Oggi mi sono sentito così, quando ho sentito Roberto Reggi dire – a La Zanzara – che Luigi Berlinguer dovrebbe stare di più al Parlamento Europeo (poi arriva tale Matteo Renzi, sindaco di Firenze) e che devono essere contati i certificati non utilizzati al primo turno delle primarie, perché sono in mano alle Federazioni del Partito Democratico – schierate con Bersani – e quindi c’è il rischio che il voto venga inquinato.

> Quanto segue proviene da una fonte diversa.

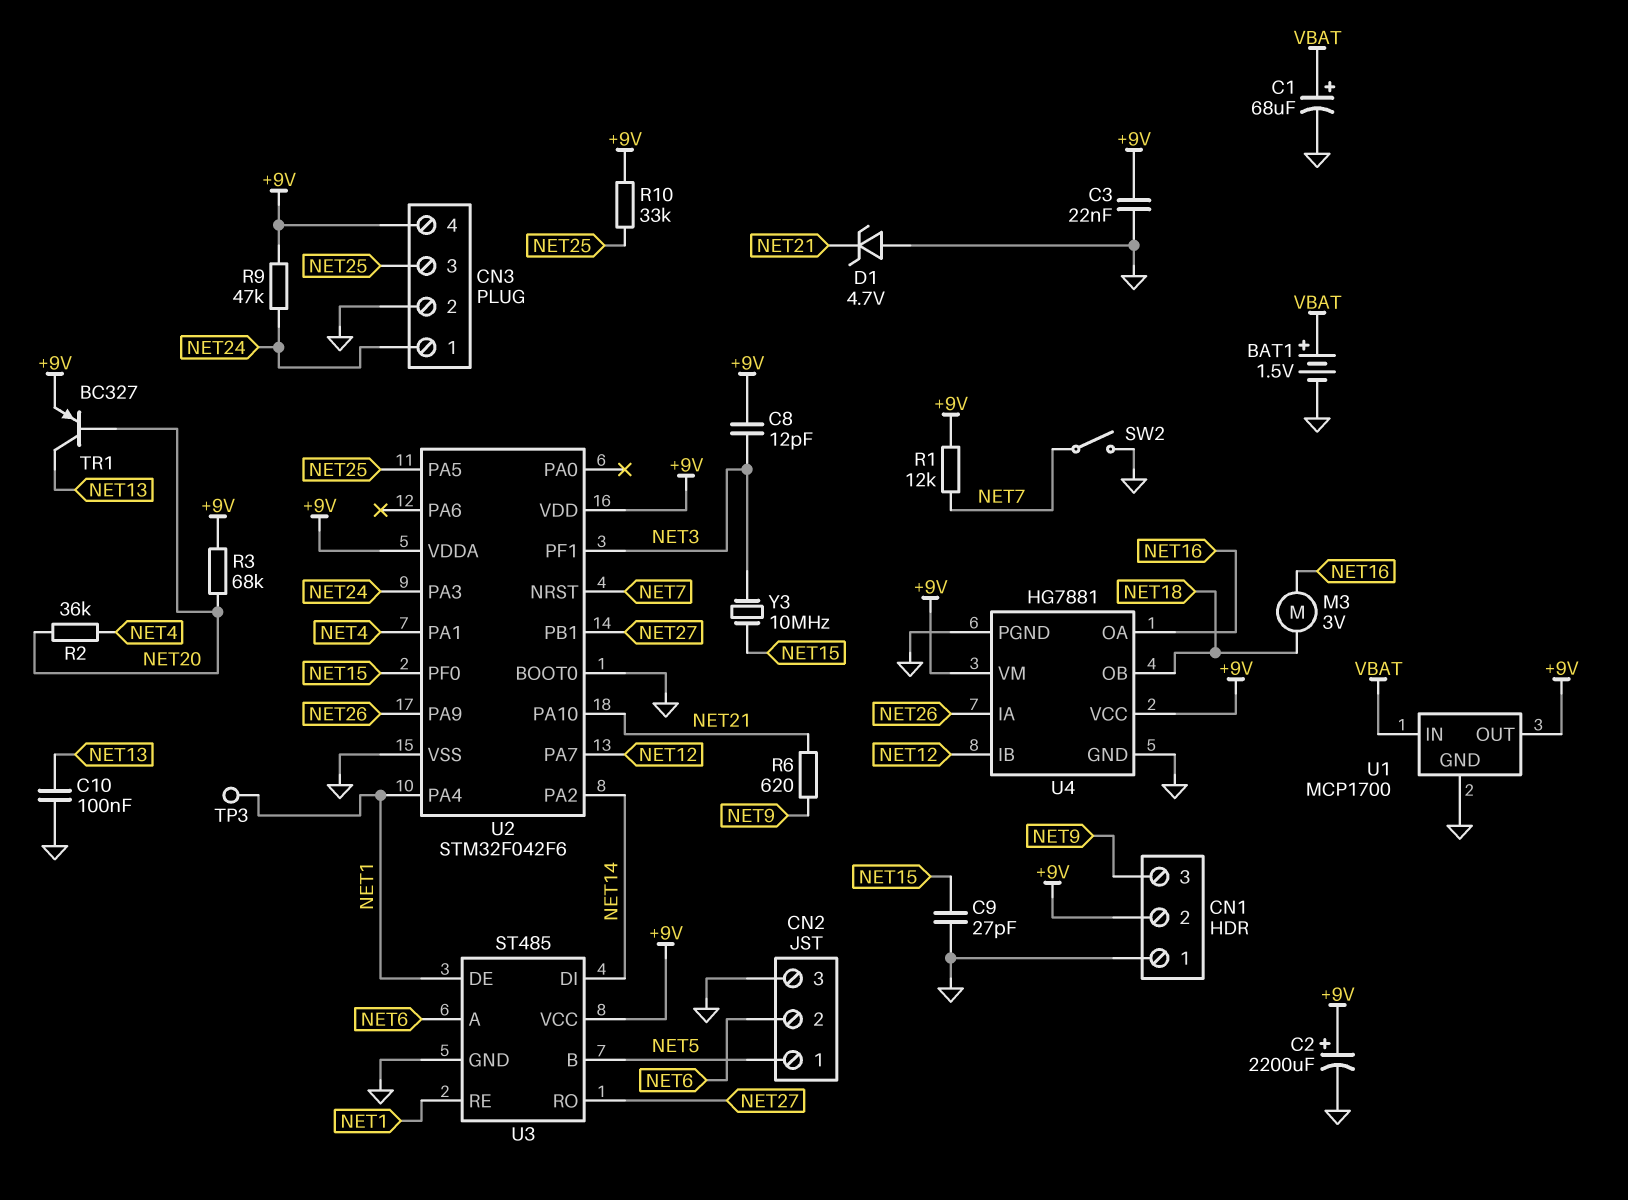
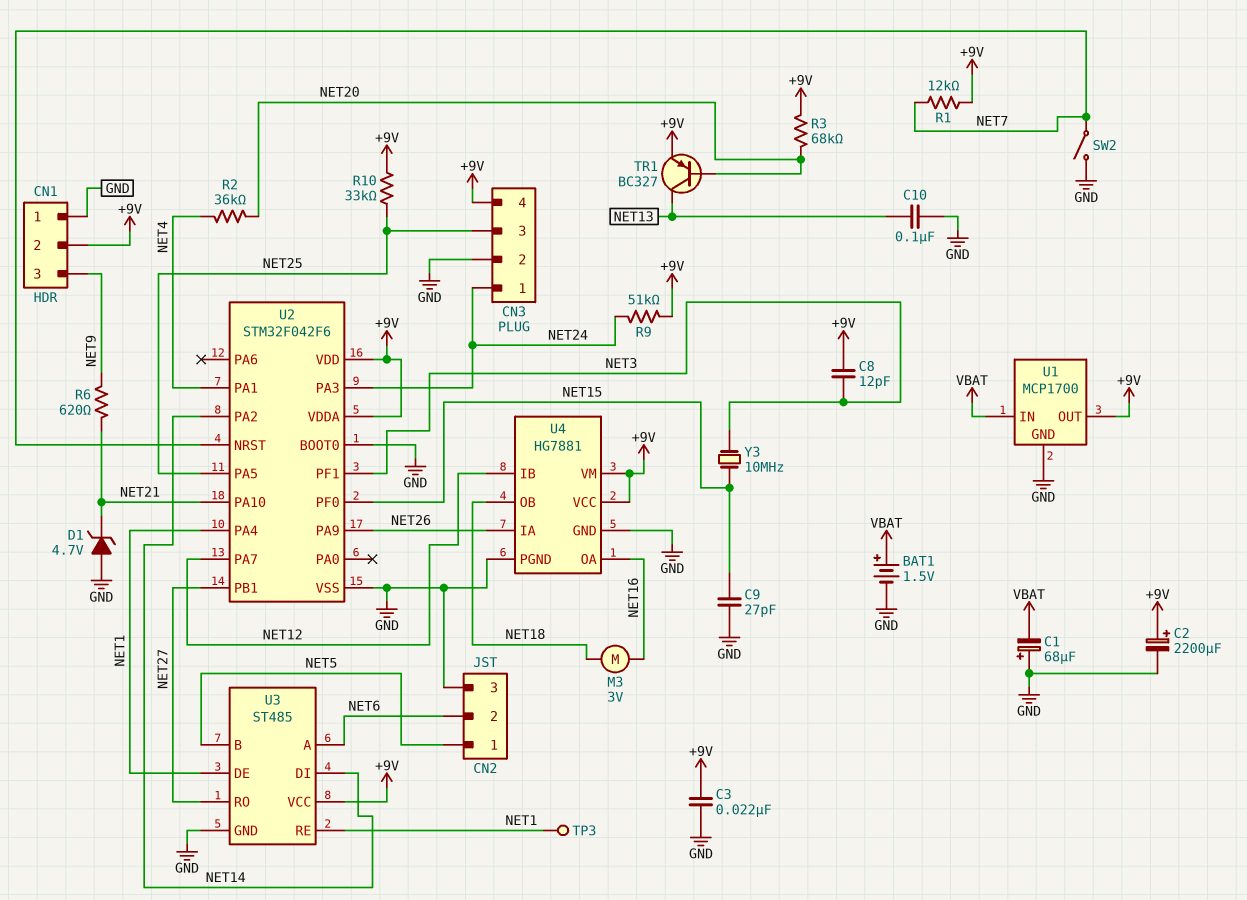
C1: 68uF (plus VBAT, minus GND) -> 68uF (plus GND, minus VBAT)
R9: 47k (+9V, NET24) -> 51k (+9V, NET24)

La giornata è stata una vera e propria escalation e quello è stato il gesto antisportivo, in una battaglia giocata sul limite del regolamento. L’interpretazione delle regole, le paginate sui giornali, il sito internet di proprietà della «Fondazione Big Bang», il «mail bombing», l’esposto degli altri candidati. Poi il rincorrersi di foto, dichiarazioni: «anche Bersani ha pagato la pubblicità».

 

E le dichiarazioni, alcune insopportabilmente, palesemente, di parte. Con una parte che si nasconde dietro all’inviolabilità delle «regole delle primarie stabilite in accordo con tutta la coalizione, che non si possono cambiare in corsa» – «perché così faceva Berlusconi», ha aggiunto il sindaco di Bari, Michele Emiliano, salvo poi dichiararsi «un bersaniano – perché lo voto – non bersaniano». Con l’altra parte che    «ma quella non è pubblicità, è un invito al voto», sì, certo. E «ci si può ancora iscrivere alle primarie, basta mandare la mail e scrivere “motivi famigliari”», come se non fosse un invito a forzare, a violare le regole, per buttarla in caciara e aprire la strada a una serie infinita di recriminazioni.

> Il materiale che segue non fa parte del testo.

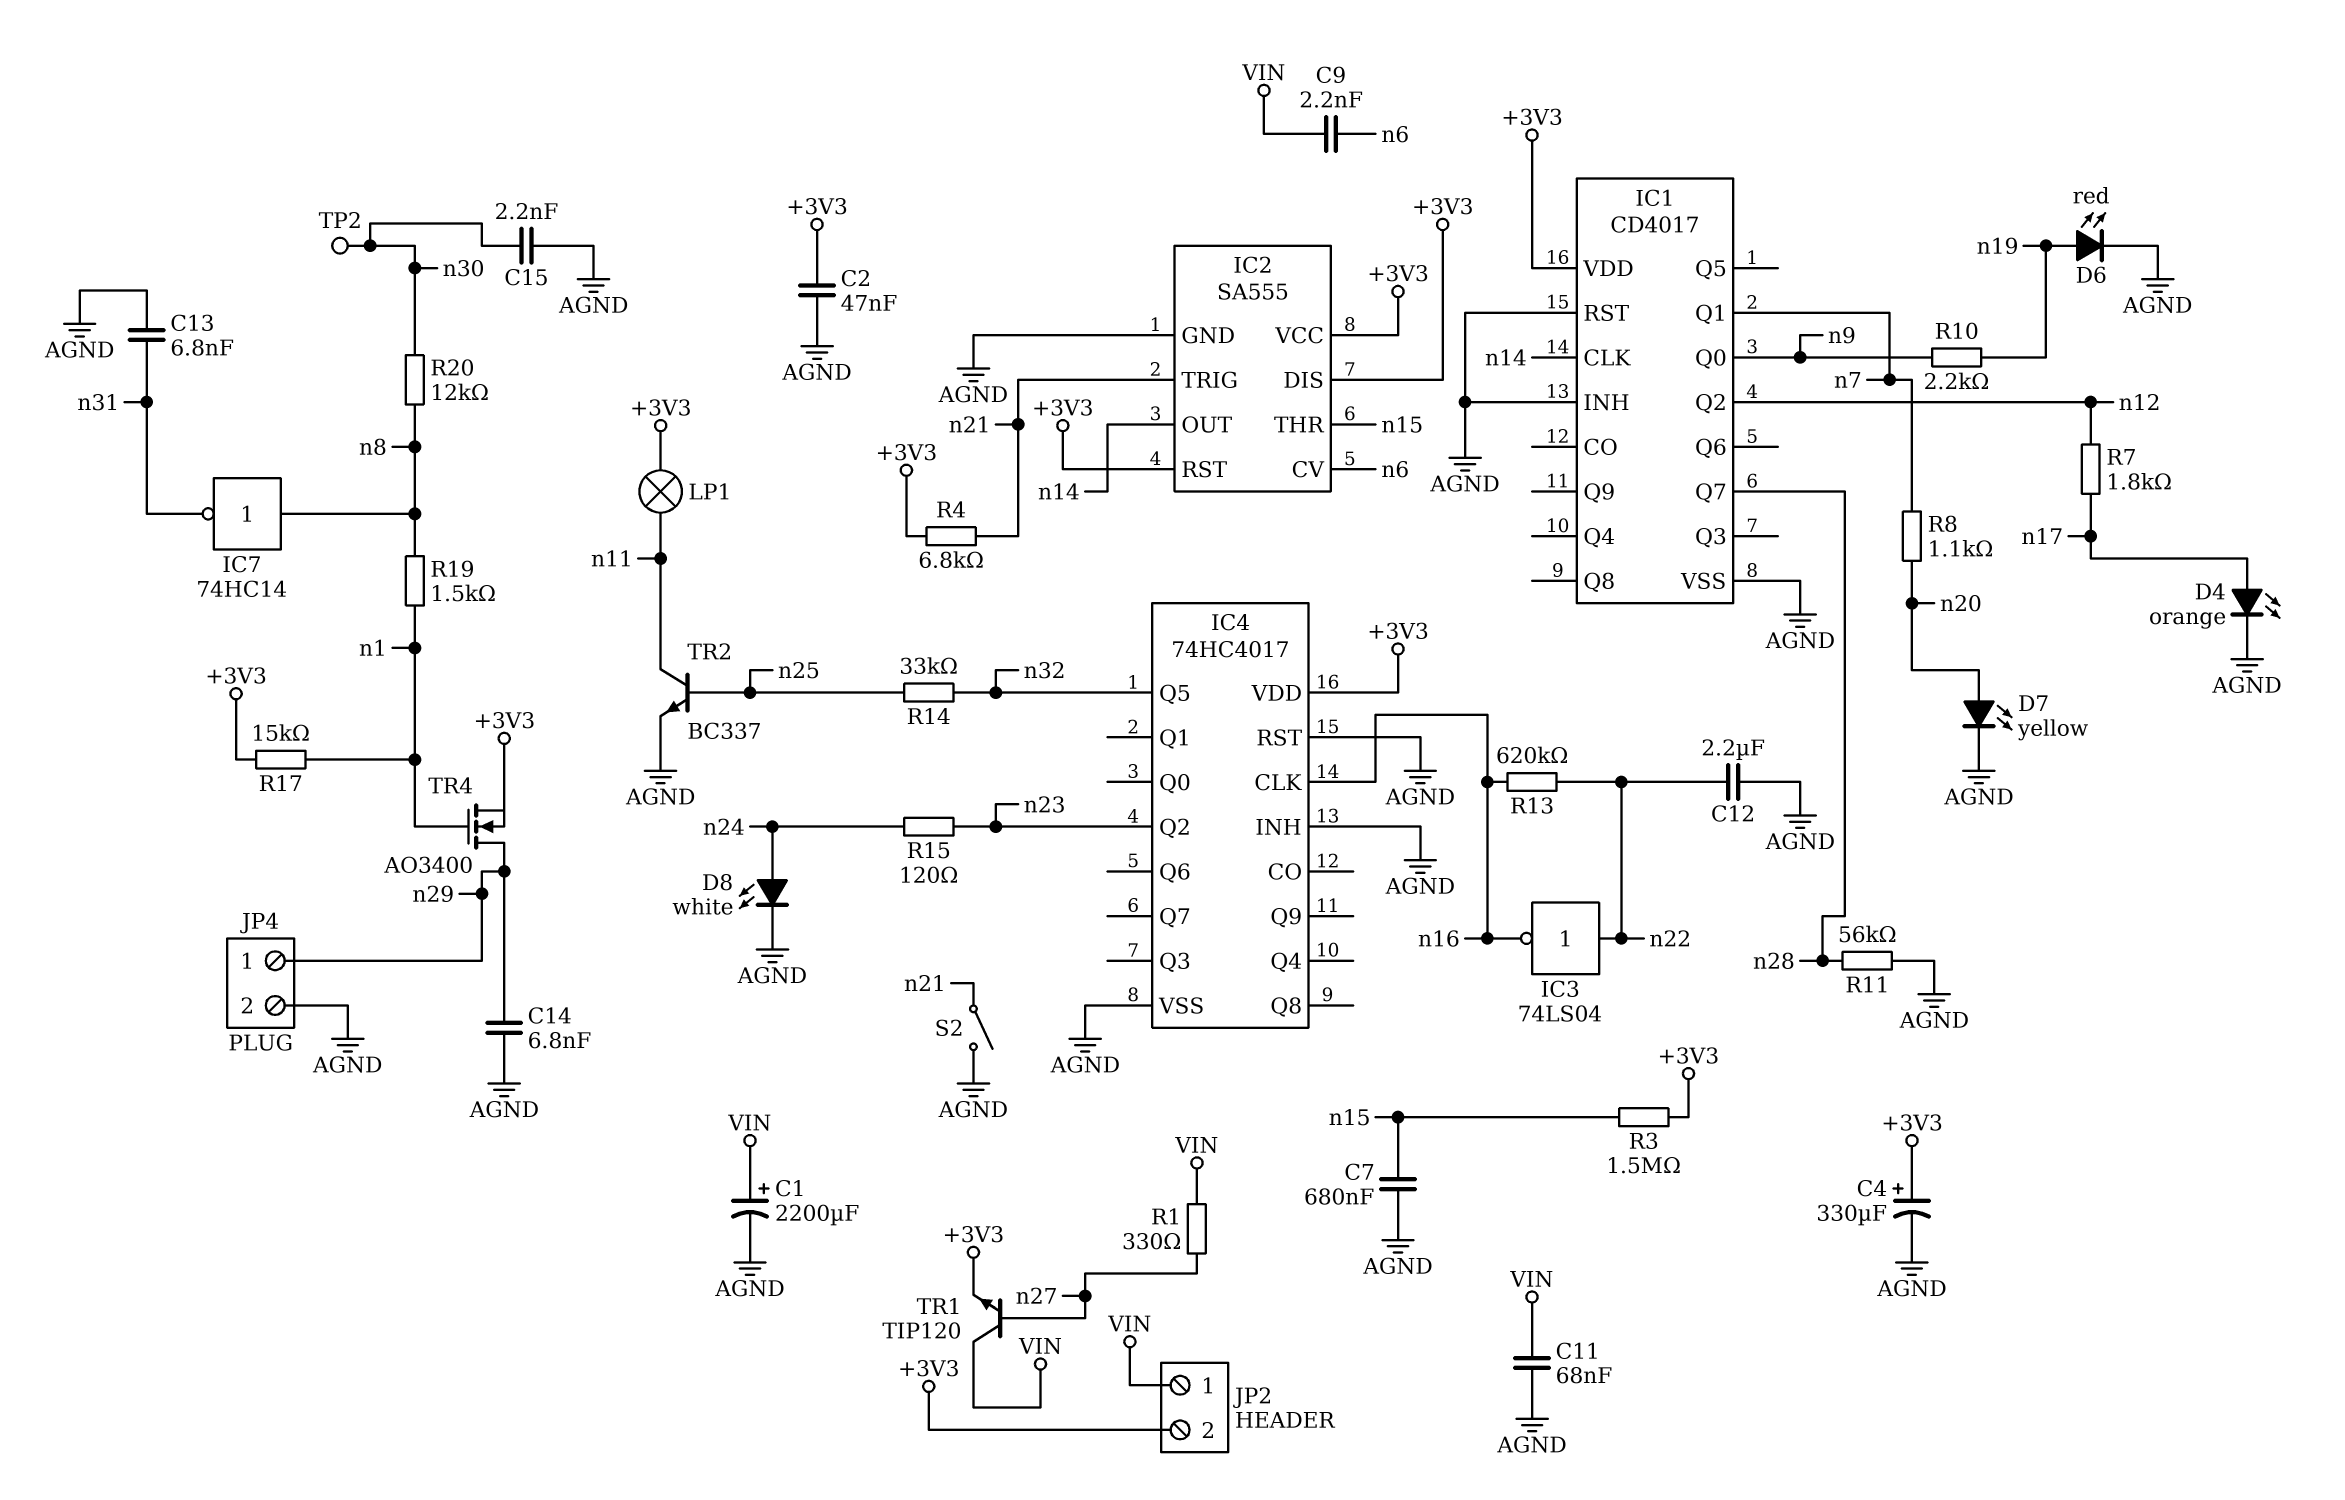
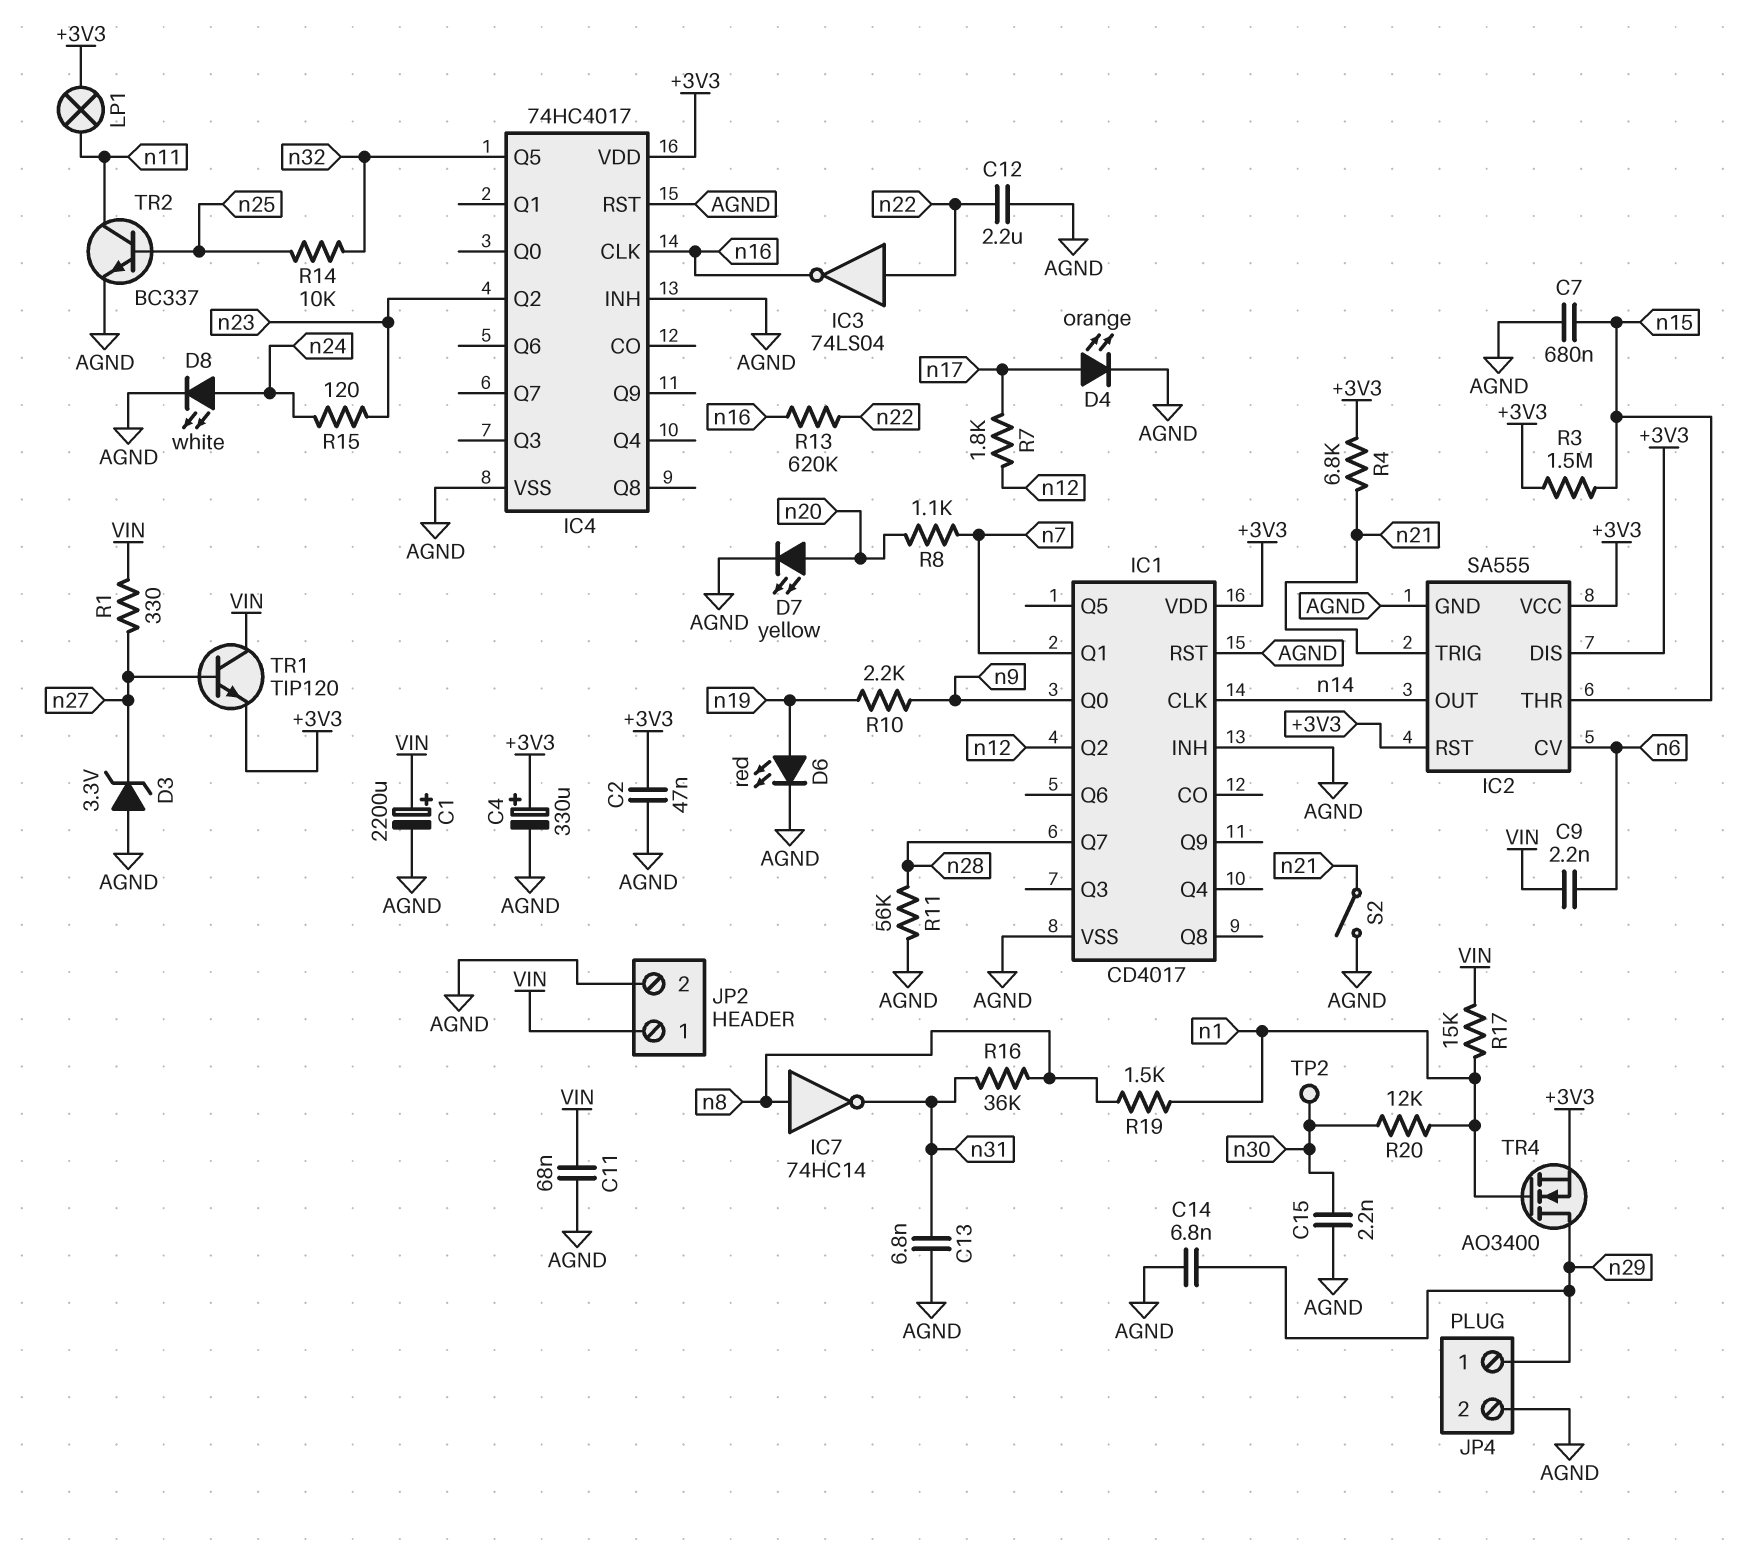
D3: none -> zener 3.3V (A AGND, K n27)
JP2 pin 2: +3V3 -> AGND
R14: 33k (n25, n32) -> 10k (n25, n32)
R16: none -> 36k (n8, n31)
R17: 15k (+3V3, n1) -> 15k (VIN, n1)
R20: 12k (n8, n30) -> 12k (n1, n30)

Pensavo a questo, e a tutti questi fantomatici «nuovi elettori», quando realizzavo che entrambi i candidati stanno riuscendo nell’impresa di perdere il voto di un «vecchio elettore», il mio. Così galvanizzato, ieri sera, e così stomacato, oggi. Pierluigi Bersani e Matteo Renzi a me, ieri, sono sembrati molto meglio di così, di come poche ore dopo li stanno dipingendo i loro sostenitori.